Dar anlamda yetki alanı

Bugün sadece çekişmeli dini yargı nesneleri (ki, ancak, Devlet sıklıkla kısmını ya çatışacak sürer) şunlardır: iman soruları yönetimini ayinimize , özellikle sözleşme ve evlilik bakım, kilise hizmetleri tutma, oluşturulmasını ve yardımların değiştirilmesi, dini makamların atanması ve tatil edilmesi, yararlanan din adamlarının hakları, patronların dini hakları ve görevleri, dini hak ve görevleri, kilise mülkünün yönetimi.

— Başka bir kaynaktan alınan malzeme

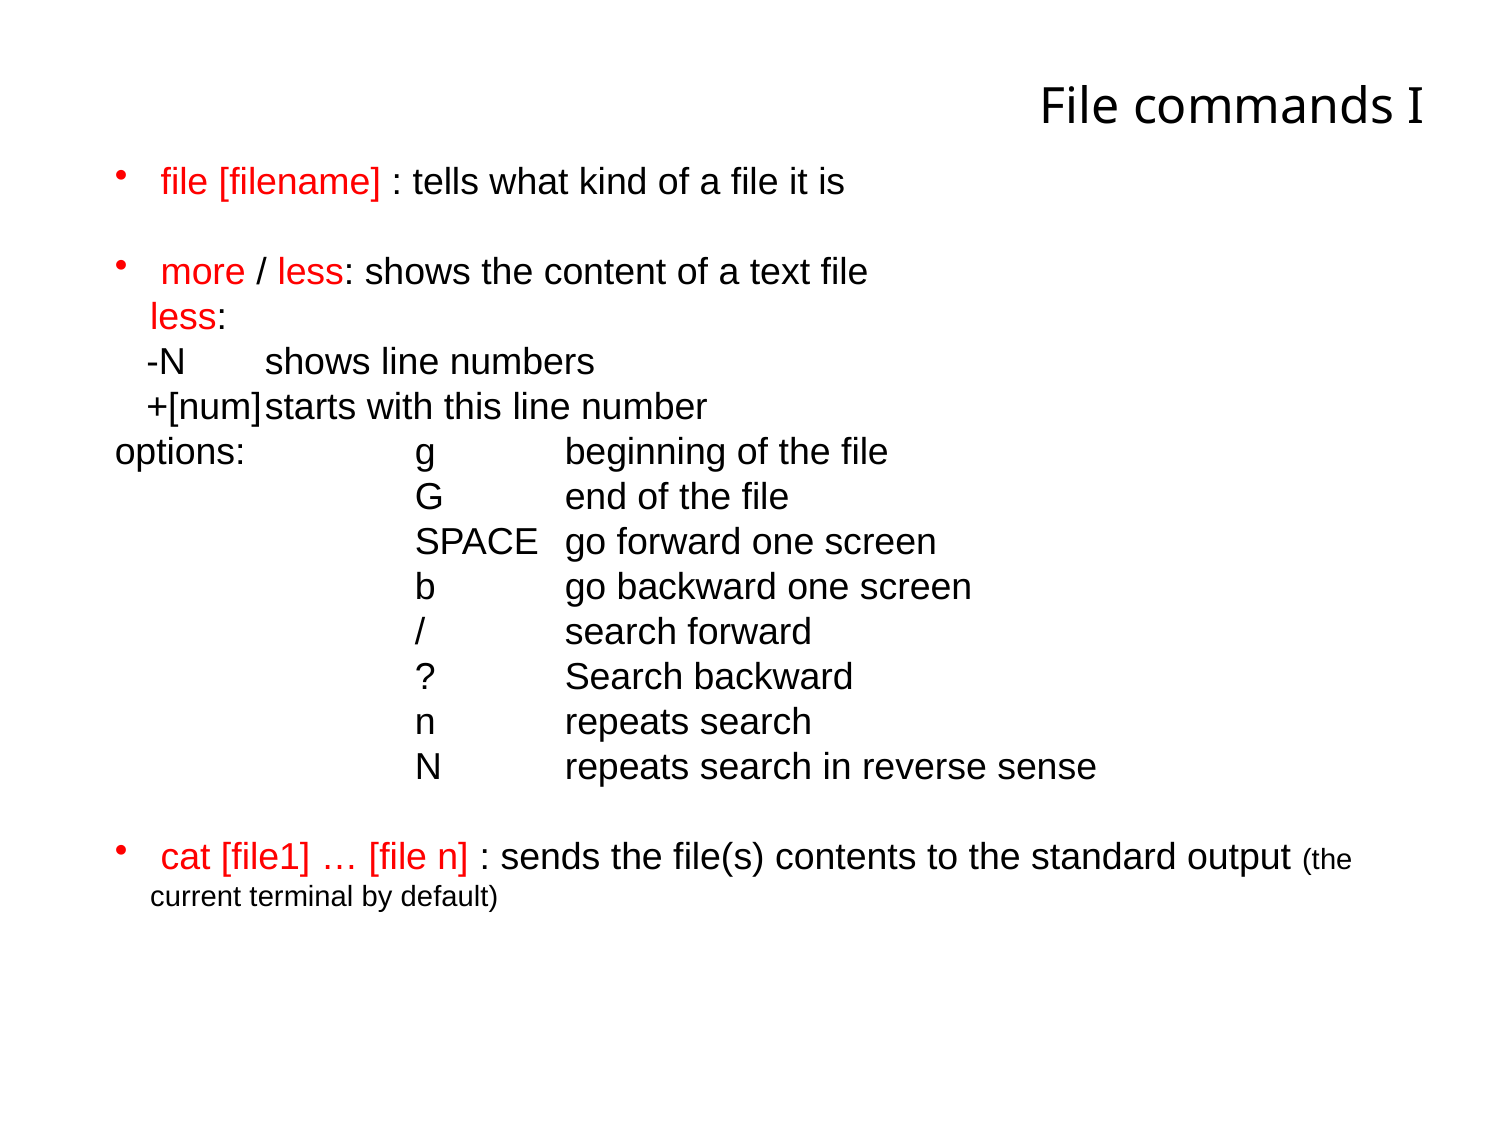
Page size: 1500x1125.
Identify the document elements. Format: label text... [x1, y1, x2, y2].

text_box file [filename] : tells what kind of a file it is more / less: shows the content of a text file less: -N shows line numbers +[num] starts with this line number options: g beginning of the file G end of the file SPACE go forward one screen b go backward one screen / search forward ? Search backward n repeats search N repeats search in reverse sense cat [file1] … [file n] : sends the file(s) contents to the standard output (the current terminal by default) [99, 149, 1413, 920]
text_box File commands I [1025, 65, 1440, 141]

Kilisenin cezai yargı yetkisine gelince, artık meslekten olmayanlara yalnızca dini cezalar ve yalnızca dini suçlar için ceza veriyor. Sivil sonuçlar ortaya çıkarsa, yalnızca sivil otorite bunları fark edebilir. Din adamları ile ilgili olarak, Kilise'nin disiplin suçlarını ve ofislerinin kötü yönetimini cezalandırma gücü, Devlet tarafından geniş çapta kabul edilmektedir. Kilise ve Devletin birbirinden ayrılmadığı durumlarda, Devlet bu suçların soruşturulmasına ve Kilise'nin kanonik olarak verilmiş kararlarının uygulanmasına yardımcı olur.

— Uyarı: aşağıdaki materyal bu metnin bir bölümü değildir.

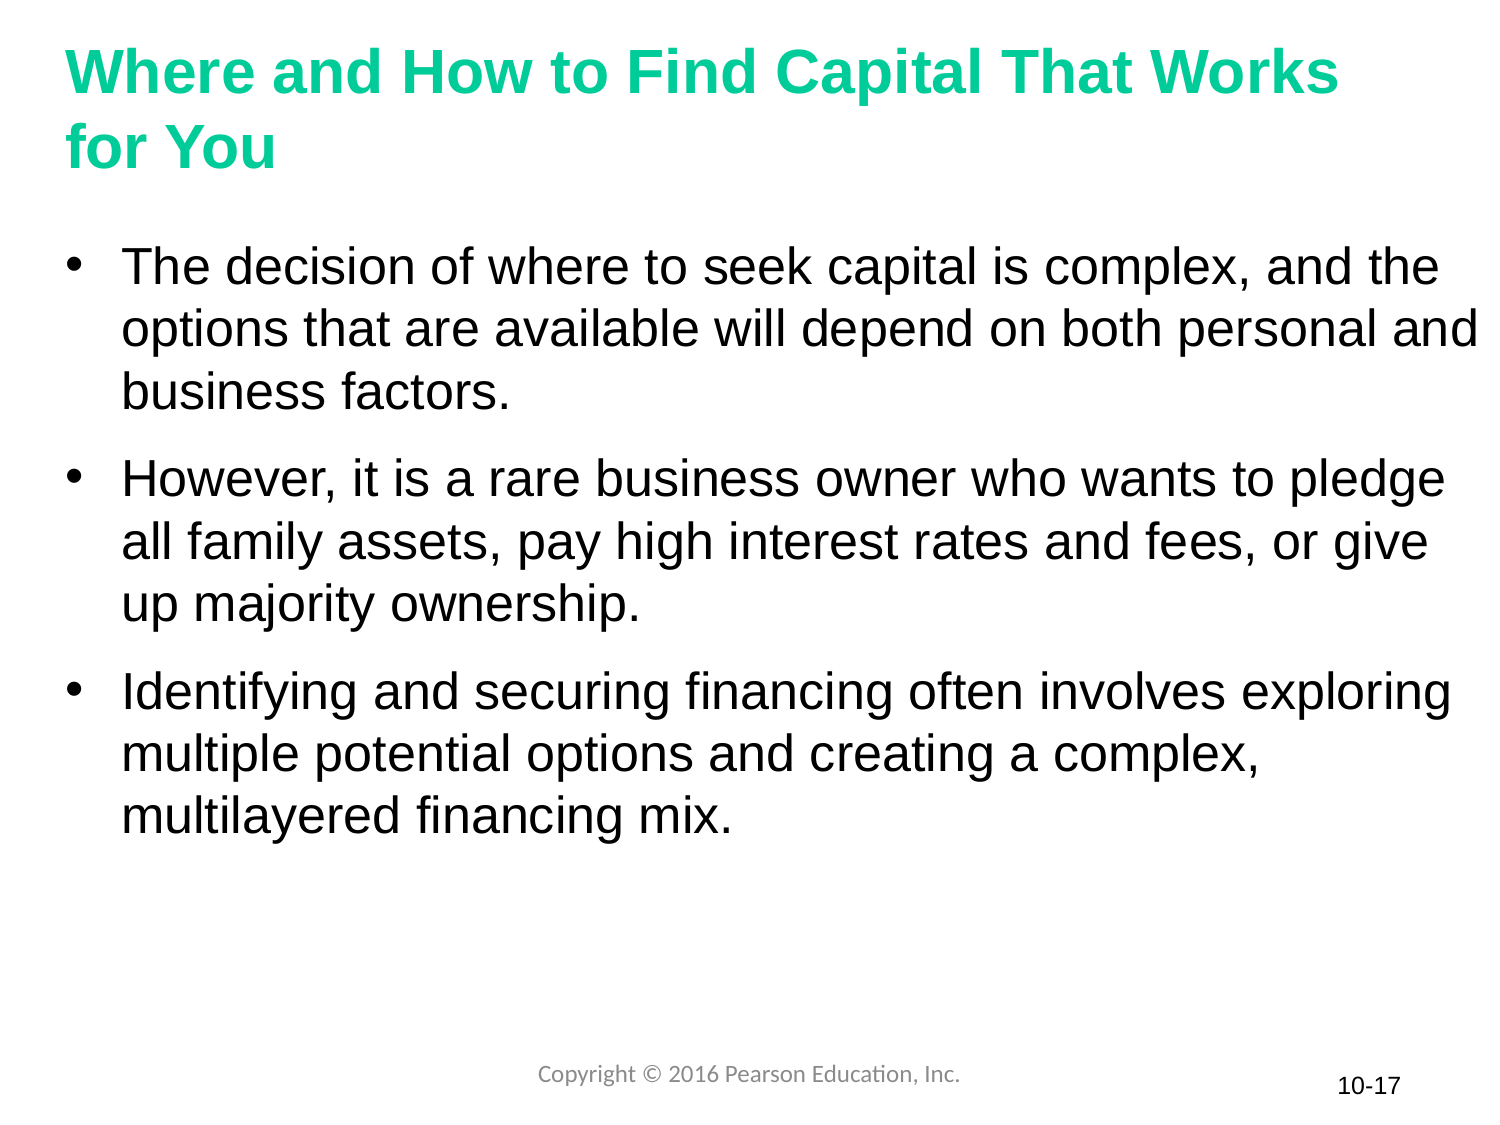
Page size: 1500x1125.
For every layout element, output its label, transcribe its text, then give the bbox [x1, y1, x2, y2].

list The decision of where to seek capital is complex, and the options that are available will depend on both personal and business factors. However, it is a rare business owner who wants to pledge all family assets, pay high interest rates and fees, or give up majority ownership. Identifying and securing financing often involves exploring multiple potential options and creating a complex, multilayered financing mix. [50, 224, 1500, 968]
title Where and How to Find Capital That Works for You [50, 12, 1438, 200]
footer Copyright © 2016 Pearson Education, Inc. [512, 1042, 988, 1103]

Din adamlarının sivil suçlarına gelince, kilisenin bu tür suçları dini cezalarla cezalandırmakta özgür olmasına rağmen, dini yargı yetkisi onunla birlikte hiçbir laik sonuç taşımamaktadır. Göre Papalık Bull "Apostolicae SEDIS moderationi" (1869, 12 Ekim), bu kişiler Papa'ya saklıdır aforoz giren speciali modo , doğrudan ya da dolaylı aksatmaması harici forumda veya dahili forumda dini yargı egzersiz gibi ayrıca dini yargıdan medeni yargıya başvuranlar; son olarak, bir yargıcı bir hukuk mahkemesi önünde dini kişilere atıfta bulunmaya doğrudan veya dolaylı olarak zorlayan her yasa koyucu veya yetkili kişi. Sivil iktidarla yapılan çeşitli konkordatolarda , Kilise, din adamlarının ayrıcalığını az çok terk etti.

Ayrıca bakınız

Kaynaklar ve referanslar

  •  Bu makale, artık kamu malı olan bir yayından alınan metni içermektedir :  Herbermann, Charles, ed. (1913). " Kilise Yargı ". Katolik Ansiklopedisi . New York: Robert Appleton Şirketi.
  •  Bu makale, şu anda kamu malı olan bir yayından alınan metni içermektedir :  Phillimore, Walter George Frank (1911). " Kilise Yargı ". Chisholm'da Hugh (ed.). Ansiklopedi Britannica . 8 (11. baskı). Cambridge Üniversitesi Yayınları. s. 853-866. Bu makalenin büyük kısmı, 854. sayfalar, erken kiliseden 18. yüzyıla kadar Hıristiyanlığın tüm dallarında kavramın gelişiminin ayrıntılı bir tarihinden oluşur.